A epopéia é um gênero literário que se caracteriza pela narração de feitos históricos de uma nação, representada pela figura de um herói. O herói épico atua como modelo de inteligência, coragem e beleza. Surgidas na Grécia Antiga as primeiras epopéias são: A Odisséia e Ilíada, de Homero. Em língua portuguesa, a mais importante epopéia são Os Lusíadas, de Luís Vaz de Camões. No Brasil, a primeira epopéia foi Prosopopéia, de Bento Teixeira, publicada em 1601 e precursora do Barroco no Brasil. No Arcadismo, tivemos três epopéias: O Uraguai, de Basílio da Gama, Caramuru, de Santa Rita Durão, e Vila Rica, de Cláudio Manuel da Costa, no entanto, são as duas primeiras os maiores representantes desse gênero no período árcade.
O Uraguai
Basílio da Gama nasceu em Tiradentes (MG), em 1741, e morreu em Lisboa, em 1795. Estudou com os padres jesuítas no Rio de Janeiro, que foram expulsos, em 1759, pelo Marquês de Pombal, e seguiu, em 1760, para Roma, onde ingressou na Arcádia Romana sob o pseudônimo de Termindo Sipílio, em 1763. Em 1767, retorna ao Brasil, e um ano mais tarde é mandado preso a Lisboa por jesuitismo. Sua pena era 8 anos de degredo em Angola, porém, publica um poema nupcial dedicado à filha do Ministro Conde de Oeiras, o futuro Marquês de Pombal, e passa a ser prestigiado junto à Corte. É eleito sócio correspondente da Academia das Ciências, em 1795, ano em que morreu. Sua obra mais significativa é o poema épico O Uraguai.

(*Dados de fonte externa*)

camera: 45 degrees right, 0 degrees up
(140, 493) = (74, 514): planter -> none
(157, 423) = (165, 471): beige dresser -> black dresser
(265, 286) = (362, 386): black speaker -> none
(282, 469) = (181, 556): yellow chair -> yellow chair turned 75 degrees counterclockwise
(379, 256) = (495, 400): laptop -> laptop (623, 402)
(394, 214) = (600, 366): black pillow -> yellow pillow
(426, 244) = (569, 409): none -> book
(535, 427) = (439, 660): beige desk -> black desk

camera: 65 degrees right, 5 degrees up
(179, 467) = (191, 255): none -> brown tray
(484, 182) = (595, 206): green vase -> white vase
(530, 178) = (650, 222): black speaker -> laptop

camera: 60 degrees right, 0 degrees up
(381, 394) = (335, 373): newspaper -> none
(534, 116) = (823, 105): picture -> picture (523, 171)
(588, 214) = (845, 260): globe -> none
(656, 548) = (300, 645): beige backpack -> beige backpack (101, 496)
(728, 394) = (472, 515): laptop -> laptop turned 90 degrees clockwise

Publicado em 1769, O Uraguai, epopéia escrita em cinco cantos, em versos decassílabos brancos e sem estrofação, narra um episódio importante da História do Brasil e da América do Sul: a guerra pela definição de fronteiras perpetrada pela Companhia de Jesus, tendo, de um lado, jesuítas espanhóis – que fundaram os Sete Povos das Missões às margens do Rio Uraguai – e, de outro, jesuítas portugueses, que ocupavam uma região na foz do Rio da Prata, a Nova Colônia do Santíssimo Sacramento, ponto situado no extremo sul dos domínios espanhóis.

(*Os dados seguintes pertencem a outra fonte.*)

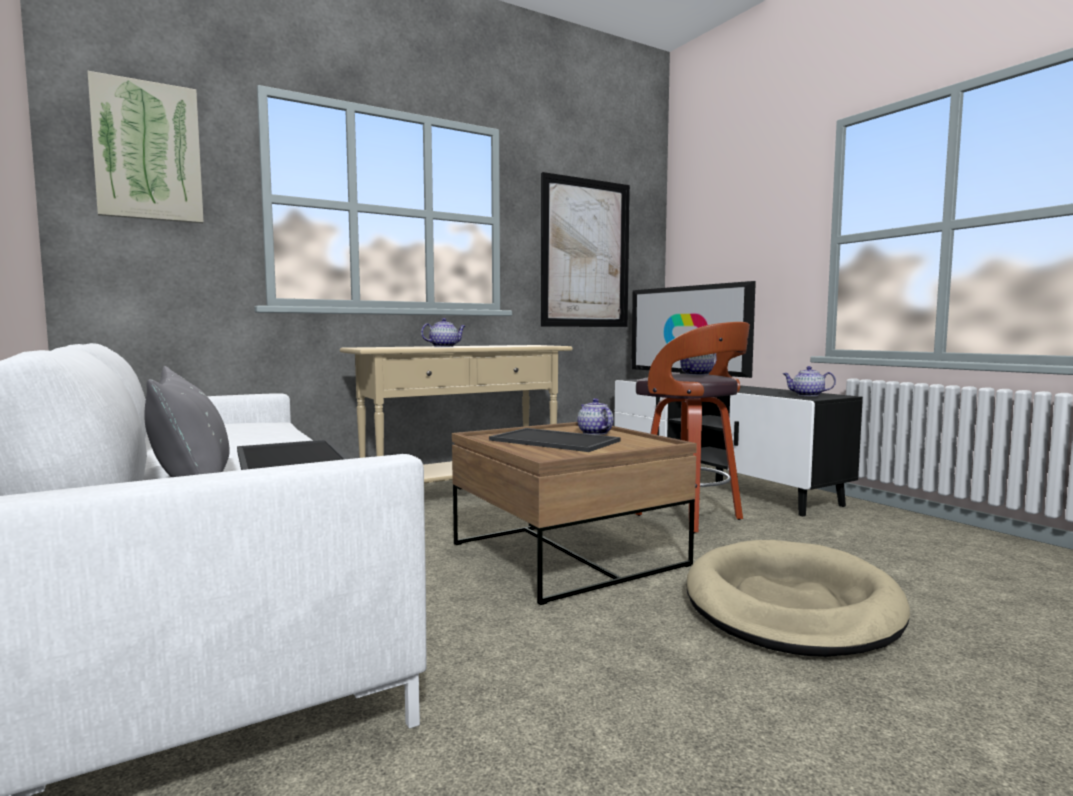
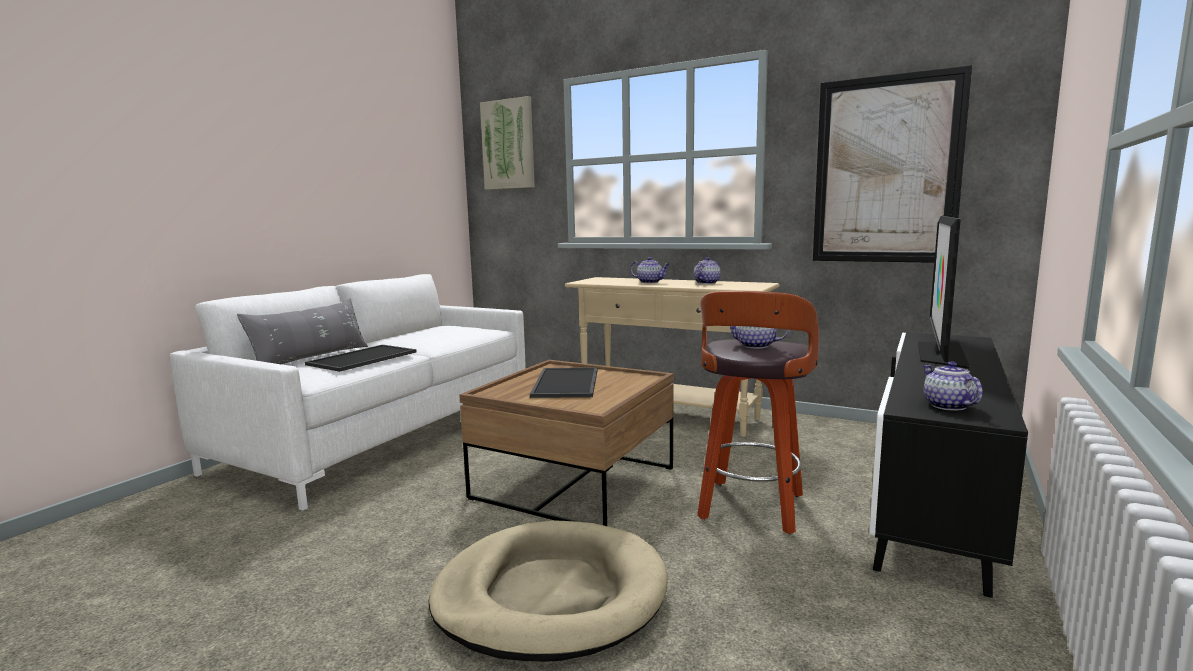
camera: 60 degrees right, 5 degrees up
(594, 433) = (622, 385): teapot -> teapot (706, 283)

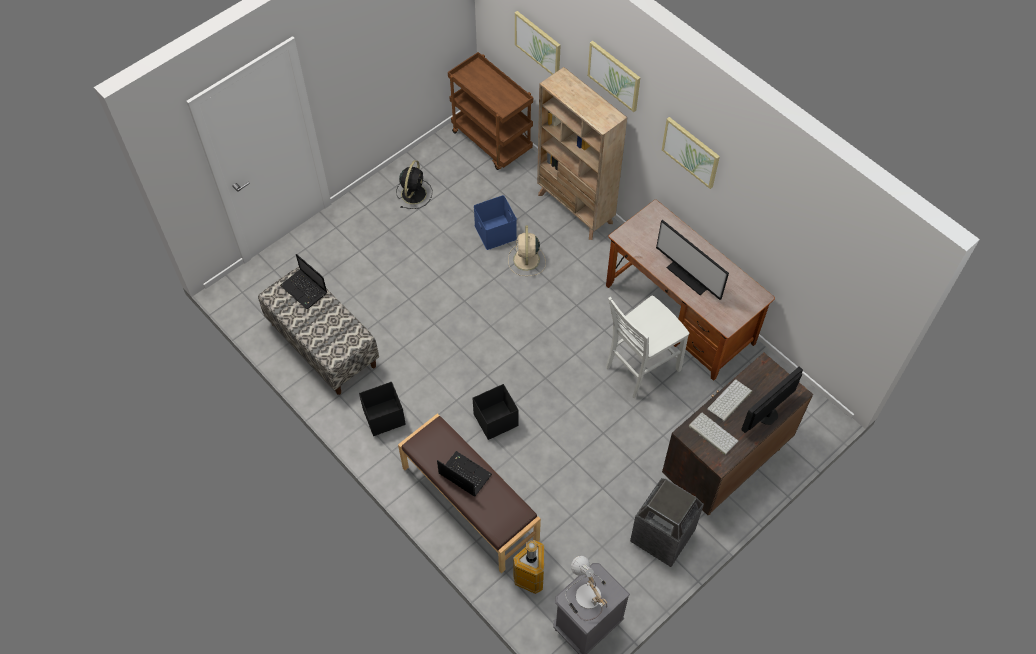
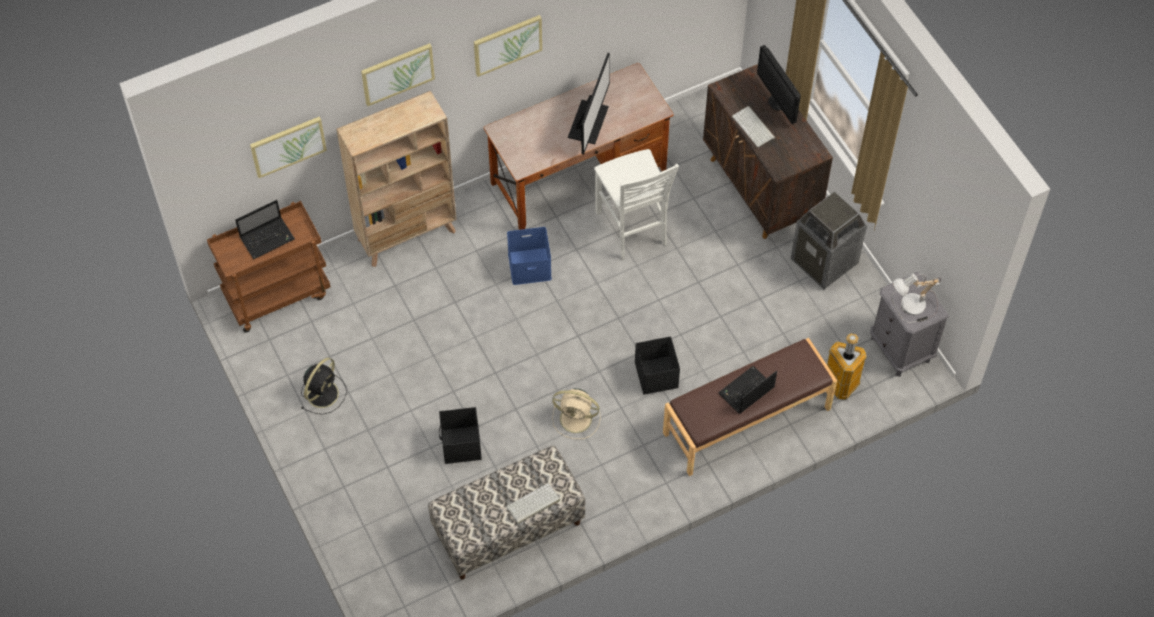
camera: 75 degrees left, 0 degrees up
(305, 290) = (467, 504): laptop -> laptop (268, 238)
(383, 417) = (621, 483): black storage box -> black storage box (461, 445)
(414, 193) = (323, 392): black fan -> black fan turned 90 degrees clockwise
(496, 232) = (412, 320): blue storage box -> blue storage box (530, 265)
(526, 260) = (461, 299): beige fan -> beige fan (577, 419)
(691, 274) = (589, 122): monitor -> monitor turned 45 degrees counterclockwise
(712, 433) = (785, 151): keyboard -> keyboard (533, 504)

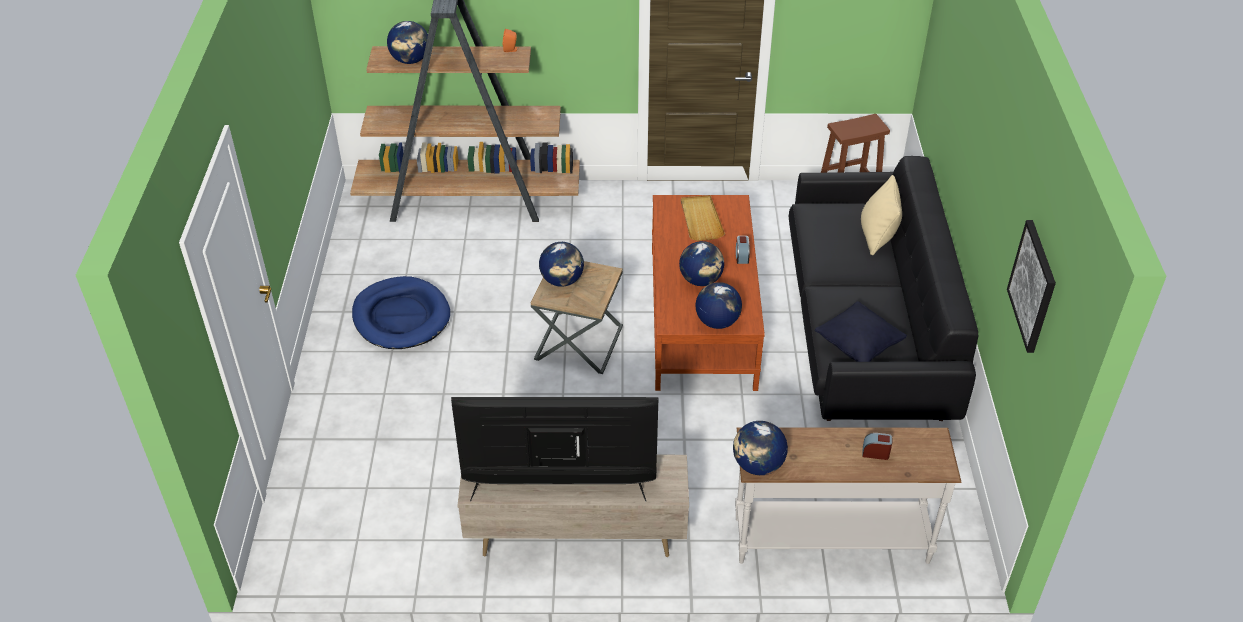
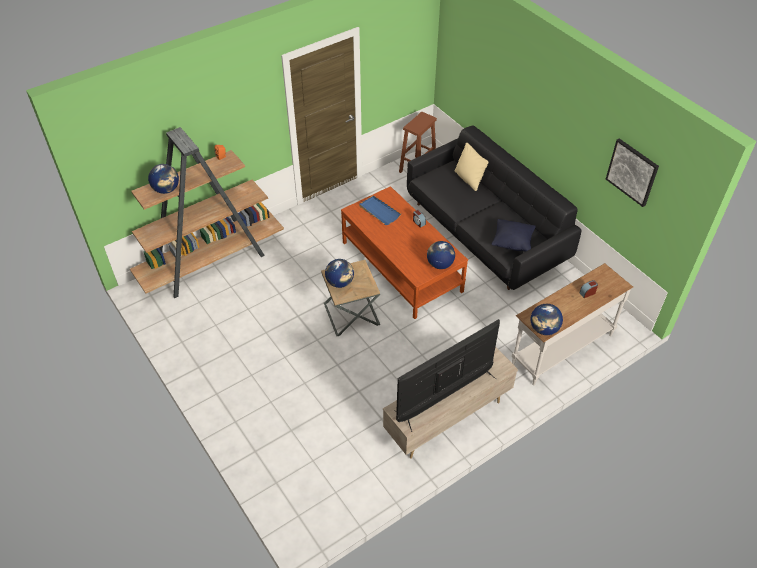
camera: 35 degrees left, 5 degrees up
(401, 317) = (237, 352): blue dog bed -> none
(701, 219) = (379, 211): beige tray -> blue tray
(701, 280) = (411, 245): globe -> none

O Tratado de Madri (1750) determinava a troca de ambas as colônias, sendo dois representantes enviados para a negociação: Gomes Freire de Andrade, de Portugal, e o Marquês de Valdelírios, da Espanha. A Cia. de Jesus, porém, tinha como suas as terras tanto espanholas quanto portuguesas, ou seja, havia um terceiro poder, a Igreja, a disputar esse espaço. A facção espanhola armou os índios, que para enfrentar o exército português, a fim de derrotá-lo e converter sua vitória para a Companhia, que ao final foi derrotada. Gomes Freire pretendia, apesar do conflito, aliar-se aos espanhóis para efetuar o acordo. Mas estes, assustados com a esterilização dos campos que alimentavam o gado e os cavalos, aconselharam os lusitanos a baterem em retirada. Gomes Freire não se rende e a guerra inicia-se.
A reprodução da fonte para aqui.